## PROVIDED PASSAGE
--- START ---

As it turns out, it was a great decision. Because Fender was pretty tight on Friday. Let’s be clear—Fender being tight does not make me fear for my life or the lives of others, because he’s an Incredibly Good Boy. But I did not get a lot of say in the execution of that first test. Bless Michael’s heart; in the warm-up, he kept saying, “Yeah, good! OK, good!” I just wanted to tell him: Dude. Seriously. I’m cool with the fact that this sucks. It’s all good.

By Saturday I got to drive about a quarter of the time, and by Sunday, I was totally the boss of Fender’s exhausted self, save one moment where, of course, just as I’ve come to the walk work, a flock of birds flies up from the canal (a Derby specialty); his brain returned promptly, and we carried on.

His scores went from 62 percent on Day 1 to almost 68 percent on Day 3, and that’s all still with MUCH greater possibilities at this level.

--- END ---

## EXTRACTED MATERIAL

--- START ---

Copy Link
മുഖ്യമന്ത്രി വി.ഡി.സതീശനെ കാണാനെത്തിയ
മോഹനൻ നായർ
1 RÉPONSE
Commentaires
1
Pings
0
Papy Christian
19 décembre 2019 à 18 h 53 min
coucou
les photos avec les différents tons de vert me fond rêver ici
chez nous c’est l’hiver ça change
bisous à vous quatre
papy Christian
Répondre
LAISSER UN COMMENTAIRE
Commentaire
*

--- END ---
--- START ---

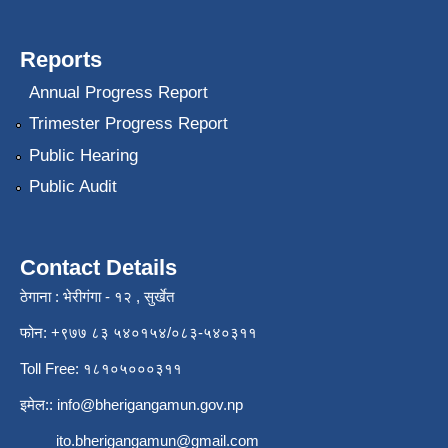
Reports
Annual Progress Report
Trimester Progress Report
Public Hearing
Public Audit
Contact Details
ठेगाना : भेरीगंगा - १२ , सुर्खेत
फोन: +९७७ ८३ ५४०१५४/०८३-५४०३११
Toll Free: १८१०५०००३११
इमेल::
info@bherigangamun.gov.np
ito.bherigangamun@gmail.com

--- END ---

## EXERCISE DIRECTIONS
Carry on the account of riding Fender over the three show days, picking up right after its last sentence about his scores.

## EXERCISE OUTPUT
But that’s not why we’re showing. It’s back to Reason 2 now, mileage, proficiency, showing Fender what The Rest Of His Life is going to look like. We’ll do it again at the Global in two weeks. 

I’m questioning my convictions. I still believe that it’s absolutely not required that a horse demonstrate proficiency at every level on his way up to The Big Level, but maybe it’s more important to show them at those middle levels than I thought. Midge and Ella were both such ding-dongs as kids; they showed straight through. Fender is certainly more level-headed than they were at his age, but he can still clearly benefit from mileage. I guess I have my whole life to test the competing theories!